Source passage –
★ ★ ★ ★ ★ ★ ★

What I have made in this article are claims, not necessarily factual ones (just as I intend to do in this blog going forward). I think that while it may be possible to put these claims to the test, this might be cumbersome. The easiest outcome variable to focus on, obviously, would be the percentage of away-spin overs faced by batters in any league, which is computable using popular cricket data sources. More interesting to me personally would be to look at the prevalence of the two venue-specific tactics - bowling to the long side and bowling against the wind - using data on boundary shot magnitudes to create a proxy for the distance from the pitch to both square boundaries in every match at every venue, and data on wind vectors which are widely used as instrumental variables in applied economics currently. A neat analysis would also require a measure of the "quality" of a competition - such as the ones CricViz have promulgated - but it would be no less interesting to simply compare the prominence of these tactics in different leagues and competitions.
I would expect the data to show that these trends in general hold since 2020 but I will be slow to reconsider my intuition simply because of how noisy cricket data can be in these regards. Further, causality is just difficult to prove (is it information constraints that are causing the adoption of these strategies or because, say for instance, players just don't want to win in a low-quality league as much as they do in the IPL?) which is why I am content with making these observations and not seeking confirmation in the data. My economics education has unfortunately instilled in me a joy-killing skepticism of simple data-driven conclusions and a stubborn focus on alternative causal channels.

★ ★ ★ ★ ★ ★ ★

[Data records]
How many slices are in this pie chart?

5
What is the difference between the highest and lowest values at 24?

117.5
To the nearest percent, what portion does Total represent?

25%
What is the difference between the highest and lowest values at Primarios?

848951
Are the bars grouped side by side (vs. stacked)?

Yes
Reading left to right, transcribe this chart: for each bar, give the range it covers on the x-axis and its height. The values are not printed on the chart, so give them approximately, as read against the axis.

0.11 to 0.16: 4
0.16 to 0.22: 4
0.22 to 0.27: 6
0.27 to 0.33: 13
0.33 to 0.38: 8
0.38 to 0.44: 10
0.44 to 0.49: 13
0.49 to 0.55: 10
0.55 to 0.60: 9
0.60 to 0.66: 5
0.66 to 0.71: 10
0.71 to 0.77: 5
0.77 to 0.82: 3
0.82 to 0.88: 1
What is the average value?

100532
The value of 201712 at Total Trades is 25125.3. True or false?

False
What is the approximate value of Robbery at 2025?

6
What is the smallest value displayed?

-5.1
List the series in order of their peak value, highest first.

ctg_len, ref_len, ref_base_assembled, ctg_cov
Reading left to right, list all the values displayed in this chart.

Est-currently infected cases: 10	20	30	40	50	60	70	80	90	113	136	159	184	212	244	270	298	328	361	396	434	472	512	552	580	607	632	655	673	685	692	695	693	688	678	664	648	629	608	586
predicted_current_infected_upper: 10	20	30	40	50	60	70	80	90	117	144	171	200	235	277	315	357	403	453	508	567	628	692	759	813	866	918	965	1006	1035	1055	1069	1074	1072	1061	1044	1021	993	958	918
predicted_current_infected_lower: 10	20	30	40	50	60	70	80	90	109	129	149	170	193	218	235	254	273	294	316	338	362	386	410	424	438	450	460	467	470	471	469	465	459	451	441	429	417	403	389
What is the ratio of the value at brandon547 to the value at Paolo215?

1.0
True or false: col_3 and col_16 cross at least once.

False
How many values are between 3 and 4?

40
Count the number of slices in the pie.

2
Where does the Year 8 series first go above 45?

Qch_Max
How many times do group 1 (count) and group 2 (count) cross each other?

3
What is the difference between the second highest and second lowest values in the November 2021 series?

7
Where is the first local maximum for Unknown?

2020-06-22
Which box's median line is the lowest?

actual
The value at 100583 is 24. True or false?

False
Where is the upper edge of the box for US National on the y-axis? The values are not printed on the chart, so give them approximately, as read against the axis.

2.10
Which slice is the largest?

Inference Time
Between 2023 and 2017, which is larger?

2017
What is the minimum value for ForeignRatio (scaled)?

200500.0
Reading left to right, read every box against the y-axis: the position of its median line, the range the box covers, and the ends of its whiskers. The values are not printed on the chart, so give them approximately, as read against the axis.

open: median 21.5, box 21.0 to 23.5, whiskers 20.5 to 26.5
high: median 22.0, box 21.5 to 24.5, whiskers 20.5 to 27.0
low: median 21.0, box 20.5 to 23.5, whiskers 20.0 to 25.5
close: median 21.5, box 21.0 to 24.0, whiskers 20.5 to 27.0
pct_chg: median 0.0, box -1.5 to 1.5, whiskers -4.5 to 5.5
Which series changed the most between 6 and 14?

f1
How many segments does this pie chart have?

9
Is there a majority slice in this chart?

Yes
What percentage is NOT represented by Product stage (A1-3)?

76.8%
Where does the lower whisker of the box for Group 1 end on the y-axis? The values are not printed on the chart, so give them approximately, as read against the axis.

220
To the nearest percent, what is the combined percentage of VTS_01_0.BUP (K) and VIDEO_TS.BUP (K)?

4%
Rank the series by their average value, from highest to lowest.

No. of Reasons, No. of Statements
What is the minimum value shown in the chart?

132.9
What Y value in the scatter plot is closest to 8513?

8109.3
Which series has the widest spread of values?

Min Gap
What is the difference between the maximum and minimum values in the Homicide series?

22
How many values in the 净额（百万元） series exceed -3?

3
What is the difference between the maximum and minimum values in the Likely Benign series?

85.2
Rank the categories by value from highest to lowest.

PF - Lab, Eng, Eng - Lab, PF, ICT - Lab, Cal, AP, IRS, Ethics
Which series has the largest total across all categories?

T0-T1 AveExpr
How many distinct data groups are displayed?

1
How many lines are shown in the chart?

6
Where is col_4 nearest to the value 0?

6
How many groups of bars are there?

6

★ ★ ★ ★ ★ ★ ★

Problems to solve –
1. Answer these questions using the passage on cricket tactics:
(a) What does the author name as the easiest outcome variable to focus on?
(b) Which two venue-specific tactics does the author find more interesting to examine?
(c) What does the author say their economics education has instilled in them?
2. From the passage on cricket tactics, return the portion starting with "I would expect" and going on through "alternative causal channels.".
3. Translate this sentence from the passage on cricket tactics into Spanish: "I think that while it may be possible to put these claims to the test, this might be cumbersome."

Set of answers –
1.
(a) The percentage of away-spin overs faced by batters in any league.
(b) Bowling to the long side and bowling against the wind.
(c) A joy-killing skepticism of simple data-driven conclusions and a stubborn focus on alternative causal channels.

2.
I would expect the data to show that these trends in general hold since 2020 but I will be slow to reconsider my intuition simply because of how noisy cricket data can be in these regards. Further, causality is just difficult to prove (is it information constraints that are causing the adoption of these strategies or because, say for instance, players just don't want to win in a low-quality league as much as they do in the IPL?) which is why I am content with making these observations and not seeking confirmation in the data. My economics education has unfortunately instilled in me a joy-killing skepticism of simple data-driven conclusions and a stubborn focus on alternative causal channels.

3. Creo que, aunque sea posible poner a prueba estas afirmaciones, esto podría resultar engorroso.